Em um dos episódios, Nunes Marques viajou de Brasília a Maceió, em novembro, acompanhado da esposa, em avião pago pela advogada Camilla Ewerton Ramos. Ela atua judicialmente em causas relacionadas ao Banco Master e confirmou ter arcado com os custos do deslocamento para sua festa de aniversário.
A aeronave está vinculada à Prime You, que já teve como sócio Daniel Vorcaro, controlador do Banco Master. Embora tenha deixado a sociedade em setembro de 2025, a empresa segue administrando bens do banqueiro.
Camilla é casada com o desembargador Newton Ramos, do Tribunal Regional Federal da 1ª Região, e representa o banco em três ações no Superior Tribunal de Justiça.
Procurado, o gabinete do ministro afirmou que a viagem ocorreu a convite da advogada. “No dia 14/11/25, o Ministro Nunes Marques e a esposa viajaram para festa de aniversário de Camila, casada com o desembargador Newton Ramos, que foi colega do Ministro no TRF1. Camila convidou o Ministro e outros casais de amigos e ficou responsável pelo voo e detalhes da viagem”, disse em nota.
Em outro caso, o ministro realizou viagens em aeronaves pertencentes ao advogado Gustavo Severo, que atua em processos no Tribunal Superior Eleitoral e no próprio Supremo. Severo já integrou a defesa do governador do Rio de Janeiro, Cláudio Castro, no Tribunal Regional Eleitoral do Rio de Janeiro.
Embora tenha ligação com o caso, o advogado não participou do julgamento de Castro no TSE, concluído por 5 votos a 2 contra o governador. Nunes Marques integrou a corrente minoritária.
De acordo com registros de voo, os embarques em aeronaves de Severo ocorreram em setembro de 2025, a partir do terminal de aviação executiva de Brasília.
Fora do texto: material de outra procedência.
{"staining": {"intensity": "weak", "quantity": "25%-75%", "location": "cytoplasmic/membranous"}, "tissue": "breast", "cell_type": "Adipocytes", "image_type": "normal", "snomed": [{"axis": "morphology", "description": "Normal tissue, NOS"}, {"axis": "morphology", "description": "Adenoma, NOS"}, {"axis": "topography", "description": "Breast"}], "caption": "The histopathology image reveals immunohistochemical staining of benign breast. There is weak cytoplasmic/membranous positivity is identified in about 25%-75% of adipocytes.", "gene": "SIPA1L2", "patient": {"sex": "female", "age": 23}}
Há também registros de entradas do advogado acompanhado de Karson Nunes Marques, filho do ministro.
Procurada, a assessoria do ministro afirmou que não há irregularidade nas viagens nem na atuação do magistrado.
“O Ministro Nunes Marques se declara suspeito nos casos de Gustavo Severo, nos termos da legislação vigente, por ser amigo pessoal do advogado, o que é de conhecimento público. A suspeição foi registrada na Secretaria do Tribunal em data muito anterior aos voos, e os casos nem chegam a ser remetidos ao gabinete. A afirmação de suspeição de forma transparente protege a honra do Judiciário e assegura o direito de convivência do magistrado em sua vida privada”, afirma o gabinete do ministro.